Very few empirical studies have established strong links between real-world situations and laboratory MOT tasks or its underlying abilities. Bowers et al. (2013) found that laboratory MOT performance did not predict driving test performance as well as either the Montreal Cognitive Assessment task, a trail-making task, or a useful field-of-view task. The aforementioned driving simulator study by Lochner and Trick (2014) found that drivers were more accurate at localizing which of multiple lead vehicles braked if it was a tracking target, but there was no advantage in terms of braking response time.

Mackenzie et al. (2022) used a multiple object avoidance (MOA) task where the user, in a task reminiscent of Asteroids (Section 1), controlled one of the balls with a mouse, trying to prevent it from colliding with the other balls. Strong correlations were found with years of driving experience and driving simulator performance.

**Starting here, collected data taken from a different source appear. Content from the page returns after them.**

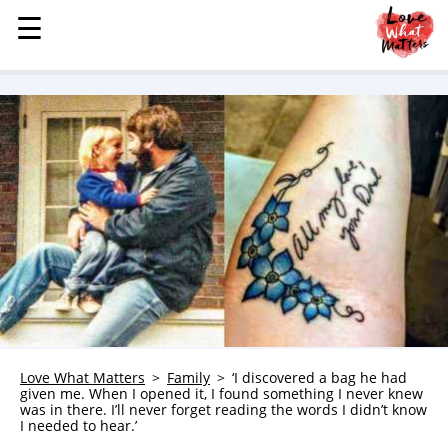
☰
☰
MENU
STORIES
KINDNESS
LOVE
FAMILY
CHILDREN
HEALTH & WELLNESS
TRAUMA HEALING
GRIEF
ABOUT
Love What Matters
Family
‘I discovered a bag he had
given me. When I opened it, I found something I never knew
WHO WE ARE
was in there. I’ll never forget reading the words I didn’t know
I needed to hear.’
ADVERTISE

Some of the same authors also found that MOA performance correlated better with driving performance than conventional MOT (Mackenzie and Harris 2017). This may be because MOA includes motor control, which is necessary for driving, but is not required for MOT.

Some teams of researchers have repeatedly found evidence that MOT performance predicts in-game performance in soccer and other sports, and have also reported evidence that training on MOT tasks can enhance skill in sports. Unfortunately, the evidence is not strong (Vater, Gray, and Holcombe 2021). Given the poor record of computer-based training tasks (sometimes called “brain training”) in improving skills in other real-world domains (Simons et al. 2016), we should be skeptical that MOT training has benefits until rigorous evidence is provided.